Windows Server 2008 R2 Hyper-V and AMD’s 6-core Opteron

AMD is releasing a 6 Core Opteron processor.  Hyper-V in Windows Server 2008 R2 will be fully able to take advantage of that:

  • There is support for 64 logical processors or physical processor cores
  • With support for 8 virtual processors per physical core, that’s 512 virtual processors that you can have on a single host
  • There is support for up to 384 running virtual machines per host.

Those are some pretty wild numbers.  You’d probably need to push your RAM up to the supported limit of 1TB.  In a 3 host cluster you could be running 768 virtual machines with host fault tolerance.
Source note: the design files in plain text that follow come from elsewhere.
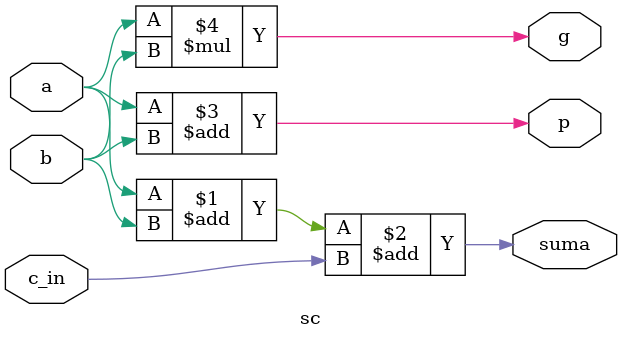
<source format=v>
`timescale 1ns / 1ps


module sc(a, b, c_in, p, g, suma);
    input a, b, c_in;
    output wire p, g, suma;
    
    assign suma = a + b + c_in;
    assign p = a + b;
    assign g = a * b;
endmodule

</source>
I’ve been involved in an online discussion about the merits and scalability of Hyper-V versus ESX.  These numbers came up.  As one guy correctly pointed out, these are purely theoretical numbers for most of us.  When you start looking at network cards, storage HBA’s and bandwidth then you really want multiples of connections per server when dealing with that many VM’s per host.

The other preventing factor is RAM costs.  I found the sweet spot for a host server was 32GB RAM.  Once I looked at putting 64GB in the price jumped exponentially.  Virtualisation at those levels isn’t quite as cost effective.

So yes, Hyper-V in 2008 R2 has huge scalability but for 99% of us, that’s not going to matter for quite some time.